Your Prompts Have Two Dimensions. You're Only Optimizing One.
A cognitive theory of why your best prompts work — and why your worst ones fail in ways you can't diagnose.
Here is something that has been bothering me about prompt engineering: nobody can explain why it works.
We have thousands of guides, tip sheets, and best practices. We know that adding “think step by step” improves reasoning. We know that providing examples helps. We know that specifying a persona changes the output. But ask anyone why these techniques work — what the underlying mechanism is — and you get hand-waving. “It activates the right patterns.” “It gives the model more context.” These are descriptions of what happens, not explanations of why.
I think I have found the explanation. And it comes from an unexpected place: a cognitive science model of what happens when you make eye contact with a stranger on a train.
The phenomenon that started this
Earlier this year, I was working on a formal model of a cognitive phenomenon I call micro love — the involuntary, instantaneous construction of an entire relationship narrative (from meeting through breakup) triggered by a split-second encounter with a stranger. It sounds like a curiosity, but when you formalize its mechanics, you discover something profound about how generative systems work.

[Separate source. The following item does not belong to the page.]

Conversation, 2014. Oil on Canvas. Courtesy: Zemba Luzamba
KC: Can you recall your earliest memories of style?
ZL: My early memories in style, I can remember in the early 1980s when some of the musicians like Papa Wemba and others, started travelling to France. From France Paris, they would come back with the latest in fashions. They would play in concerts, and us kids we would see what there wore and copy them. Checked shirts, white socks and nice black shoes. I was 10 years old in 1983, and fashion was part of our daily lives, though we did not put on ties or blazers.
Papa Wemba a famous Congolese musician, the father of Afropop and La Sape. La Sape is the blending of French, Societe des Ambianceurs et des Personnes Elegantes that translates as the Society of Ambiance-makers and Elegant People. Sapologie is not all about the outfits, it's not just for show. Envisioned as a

The human mind, in that moment, takes a single data point (a glance, a micro-expression) and generates a complete, architecturally detailed, temporally compressed narrative — without any further input from the source. The simulation is informationally closed (no new data enters after the trigger) but self-sustaining (each narrative moment generates the next). It runs on its own output.
If that sounds familiar, it should. It’s exactly what a language model does when it receives a prompt.

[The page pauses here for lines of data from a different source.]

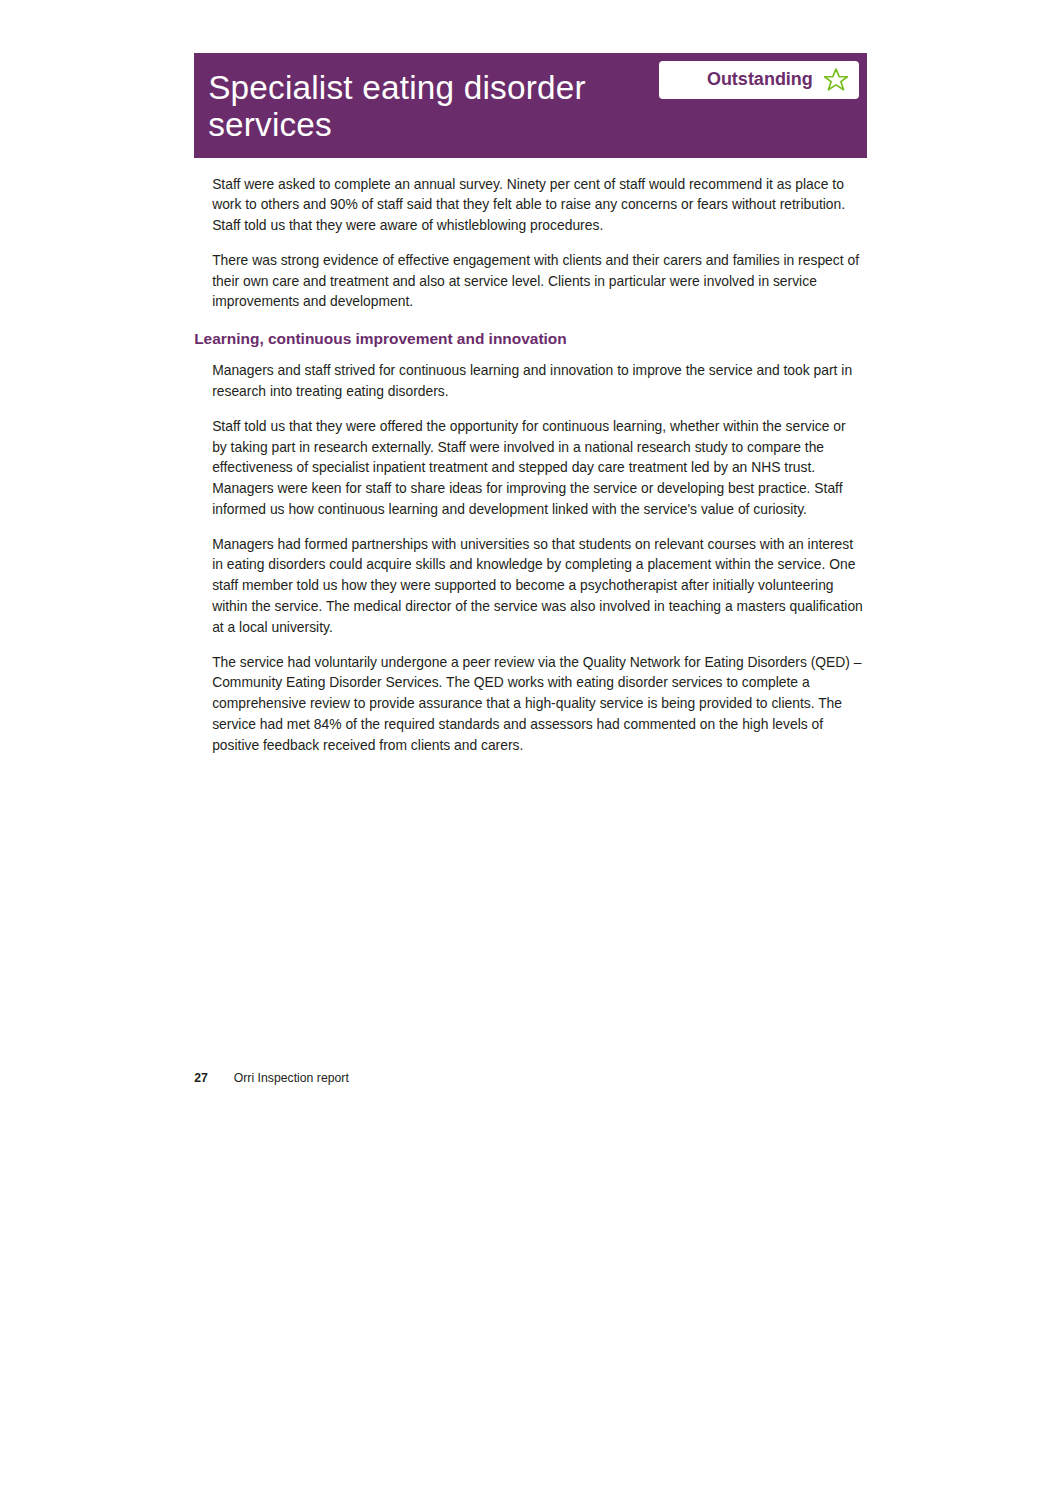Outstanding
Specialist eating disorder
services
Staff were asked to complete an annual survey. Ninety per cent of staff would recommend it as place to work to others and 90% of staff said that they felt able to raise any concerns or fears without retribution. Staff told us that they were aware of whistleblowing procedures.
There was strong evidence of effective engagement with clients and their carers and families in respect of their own care and treatment and also at service level. Clients in particular were involved in service improvements and development.
Learning, continuous improvement and innovation
Managers and staff strived for continuous learning and innovation to improve the service and took part in research into treating eating disorders.
Staff told us that they were offered the opportunity for continuous learning, whether within the service or by taking part in research externally. Staff were involved in a national research study to compare the effectiveness of specialist inpatient treatment and stepped day care treatment led by an NHS trust. Managers were keen for staff to share ideas for improving the service or developing best practice. Staff informed us how continuous learning and development linked with the service's value of curiosity.
Managers had formed partnerships with universities so that students on relevant courses with an interest in eating disorders could acquire skills and knowledge by completing a placement within the service. One staff member told us how they were supported to become a psychotherapist after initially volunteering within the service. The medical director of the service was also involved in teaching a masters qualification at a local university.
The service had voluntarily undergone a peer review via the Quality Network for Eating Disorders (QED) – Community Eating Disorder Services. The QED works with eating disorder services to complete a comprehensive review to provide assurance that a high-quality service is being provided to clients. The service had met 84% of the required standards and assessors had commented on the high levels of positive feedback received from clients and carers.
27 Orri Inspection report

The two conditions that make it fire
When I formalized the triggering mechanism for this cognitive phenomenon, I discovered that it requires two independent conditions to be satisfied simultaneously. Not one. Two. And they operate on different aspects of the stimulus.
Condition 1: Template Specificity (T1)
The triggering input must achieve a precise fit with a deeply stored internal template. In the cognitive model, this means the stranger’s micro-expression or quality of gaze matches a relational pattern that’s been built over years of experience. The fit must be exact — like a cryptographic key matching a lock. A vague or generic input doesn’t activate anything.

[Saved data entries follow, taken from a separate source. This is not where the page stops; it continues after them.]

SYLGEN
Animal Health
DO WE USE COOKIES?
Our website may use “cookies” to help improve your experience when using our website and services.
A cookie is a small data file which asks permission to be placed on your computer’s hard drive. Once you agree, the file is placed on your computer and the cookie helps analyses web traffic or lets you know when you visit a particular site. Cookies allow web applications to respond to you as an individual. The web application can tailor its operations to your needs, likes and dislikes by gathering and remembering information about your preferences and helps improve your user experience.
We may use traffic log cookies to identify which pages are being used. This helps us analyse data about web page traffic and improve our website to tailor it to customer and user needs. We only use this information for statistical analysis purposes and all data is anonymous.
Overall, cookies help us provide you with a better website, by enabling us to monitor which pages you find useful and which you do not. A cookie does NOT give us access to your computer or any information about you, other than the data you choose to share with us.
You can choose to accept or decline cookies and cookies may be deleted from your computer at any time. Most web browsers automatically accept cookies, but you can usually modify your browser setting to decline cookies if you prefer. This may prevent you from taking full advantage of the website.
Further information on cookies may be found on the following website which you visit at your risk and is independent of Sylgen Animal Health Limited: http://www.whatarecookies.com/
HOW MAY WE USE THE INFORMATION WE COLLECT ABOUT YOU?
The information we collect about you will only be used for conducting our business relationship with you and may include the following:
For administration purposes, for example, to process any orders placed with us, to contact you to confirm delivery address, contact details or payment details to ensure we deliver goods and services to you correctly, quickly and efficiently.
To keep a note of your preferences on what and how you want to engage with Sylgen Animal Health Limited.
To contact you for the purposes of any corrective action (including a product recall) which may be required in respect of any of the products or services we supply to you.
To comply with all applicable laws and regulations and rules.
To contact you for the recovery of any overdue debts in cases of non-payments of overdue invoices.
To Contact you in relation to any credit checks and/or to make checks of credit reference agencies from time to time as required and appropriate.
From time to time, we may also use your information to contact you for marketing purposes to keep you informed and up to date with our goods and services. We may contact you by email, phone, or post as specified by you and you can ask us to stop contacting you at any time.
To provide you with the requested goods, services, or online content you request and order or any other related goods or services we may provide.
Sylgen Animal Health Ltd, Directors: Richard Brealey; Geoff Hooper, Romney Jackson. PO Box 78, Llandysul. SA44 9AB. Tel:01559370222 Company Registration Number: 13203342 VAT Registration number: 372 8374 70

In an LLM, this translates to: the prompt must contain tokens that precisely activate specific regions of the model’s parameter space. Domain-specific vocabulary, structural constraints, concrete exemplars, references to specific intellectual traditions — these are specificity signals. They tell the model exactly which deep patterns to engage.
Condition 2: Generative Headroom (T2)
Simultaneously, the target must resist immediate categorization. In the cognitive model, if the observer can instantly classify the stranger (”that’s a delivery driver performing a task”), the simulation never fires. The stranger must remain unknown enough — an open variable — for the generative engine to project into.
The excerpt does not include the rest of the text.